Державин взял бумагу, переписанную ясно, четко. Прочел:
«В императорскую Академию художеств.
Из Санкт-Петербургской полицейской Експедиции.
Сего апреля 17-го числа второй адмиралтейской части инспектор при рапорте в Експедицию представил пашпорт, оставшийся после умершего капельмейстера Евстигнея Фомина, данный из оной Академии. Того ради данной Експе-диции определено оставшийся после его Фомина пашпорт препроводить в оную Академию, который при сем и препровождается.
Апреля 18-го дня 1800 года».
— Сие отношение ни о чем не говорит. Ничего подозрительного в нем не вижу. Впротчем... — Гавриле Романычу стал припоминаться, но так и не припомнился некий анекдотец. Про то, как Павел Петрович одного капельмейстера искал, да найти не мог. Пропал тот капельмейстер! Или отлучился. Или его отлучили... — Тут мысль державинская споткнулась и продлевать ее ни вслух, ни про себя он не стал.
— Да ты, Гаврила Романыч, просто виду подать не хочешь! Подозрения-то и в тебе есть. Чую, вижу! Причины болезни и обстоятельства смерти не указаны. Про погребение и мертвое тело — молчок. А ведь сие должно указываться. Вот тебе и другая бумага. Она вроде ни о чем подозрительном не сообщает. Но принес для полноты знания.

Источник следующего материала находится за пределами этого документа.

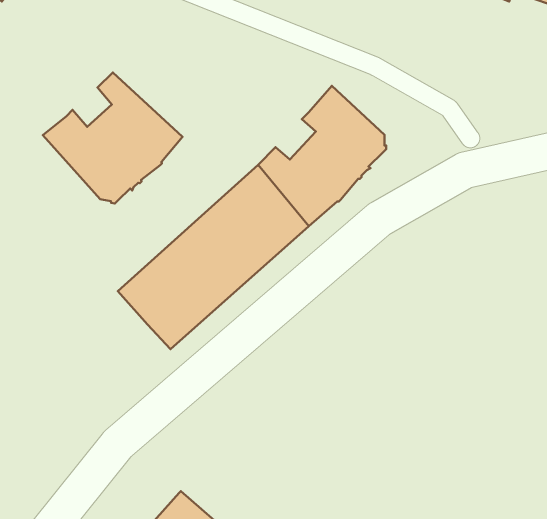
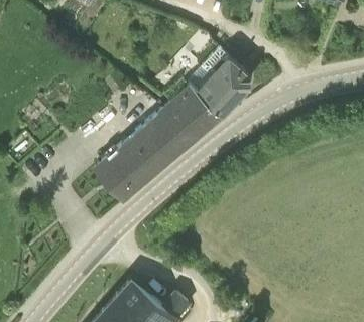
building: [43,72,183,204] -> none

— Жаль Фомина. Его «Орфей» так до сей поры в ушах и плещет... Только напрасно ты все это, Иван Афанасьевич, затеял. Фомину — не поможешь. И разбираться с ним никто не станет. До того ль! Важные дела у нас назревают. Император днем и ночью приказы умнейшие строчит. Кого в Сибирь усылает, кого из Сибири в столицу зовет. — Державин горько усмехнулся. — А ты со своим капельмейстером…
— Да ведь без театру и без музыки, а хоть и без твоих стишков — империи конец! Не бесконечное стяжательство, а бесконечная отдача накопленного — вот путь российский! А мы капельмейстера в долговую яму загнали, заставляли партии репетировать. Дерзким стяжателям и накопителям — истинного нестяжателя на поживу отдали! А ведь он, Фомин, ко всему протчему — есть первый свободный художник музыки в России! Нашей российской музыки художник и родоначальник! Никем не назначенный, ничьей протекции не обязанный!

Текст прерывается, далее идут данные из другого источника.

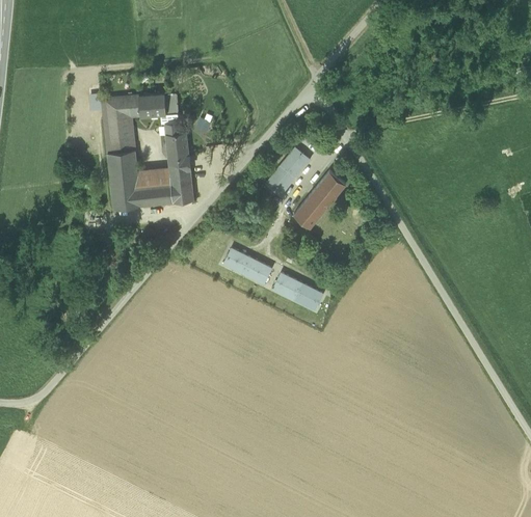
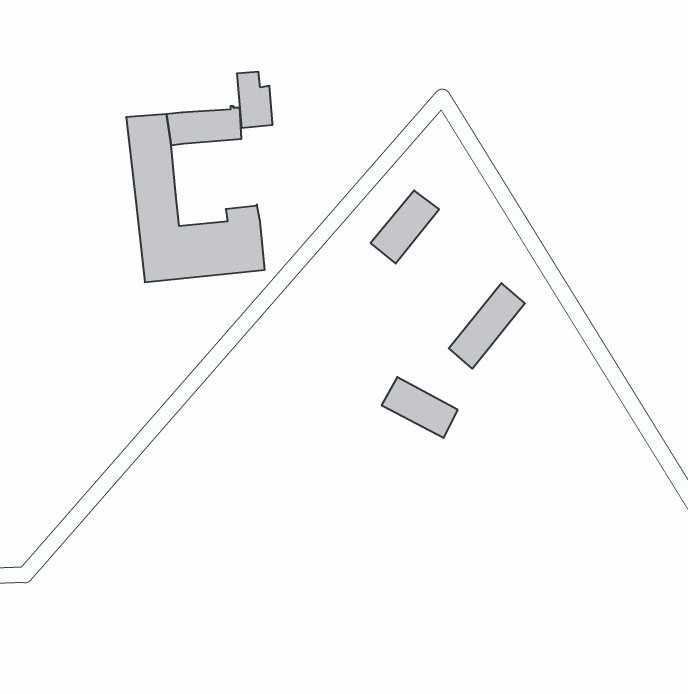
building: [164,123,188,160] -> [237,72,273,128]
building: [294,170,345,227] -> [449,283,525,369]
building: [220,245,270,284] -> none

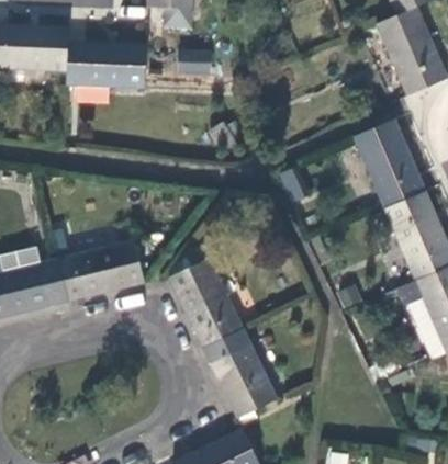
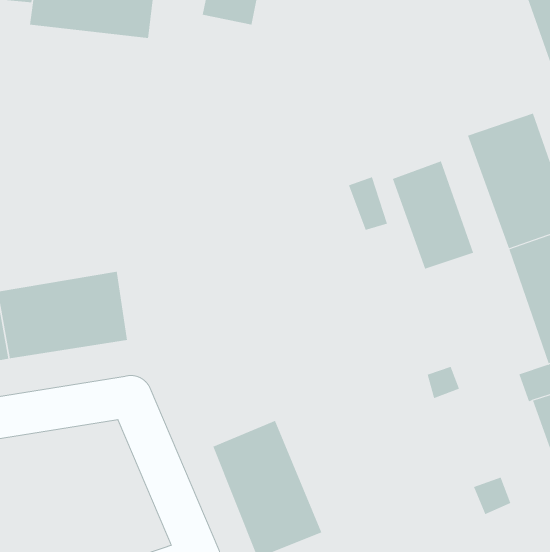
building: none -> [392,160,474,270]
building: [168,246,243,349] -> none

— Ладно, уймись. Давай втору бумагу. Прочту уж.
Иван Афанасьевич подал другую бумагу. Державин стал читать вслух.
«Присланный из Санкт-Петербургской полицейской Експедиции, оставшийся после умершего капельмейстера Евстигнея Фомина, данный от Академии аттестат, изломав на нем приложенную печать и замарав подпись, хранить в архиве, а как сей Фомин должен состоит Академии 33 рубля и 68 копеек, то за смертию его сию сумму из долговых списков исключить».

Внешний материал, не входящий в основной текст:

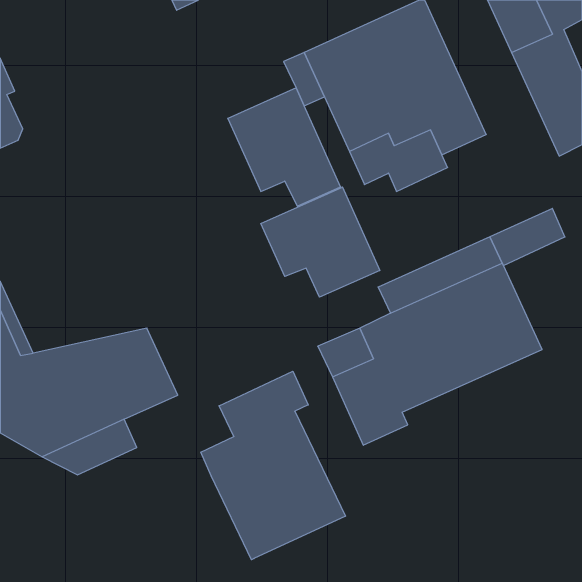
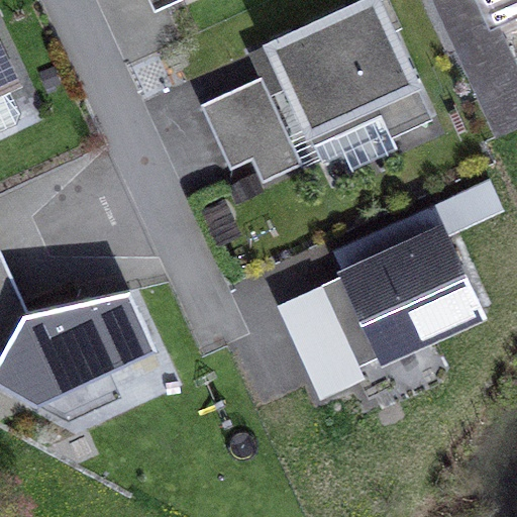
building: [261,187,380,297] -> none
building: [201,371,345,560] -> none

— Изломав печать... Жизнь ему изломали, а того не заметили. Имя его замарали — а в том себе не признались! И печать на нем была наша, российская! Печать беззакония и рабства… Но самое наиглавнейшее — печать дара на нем была. — Тут Дмитревский утишил голос. — А сию печать — и тебе, Гаврила Романыч, про то хорошо известно, — у нас ломают первой!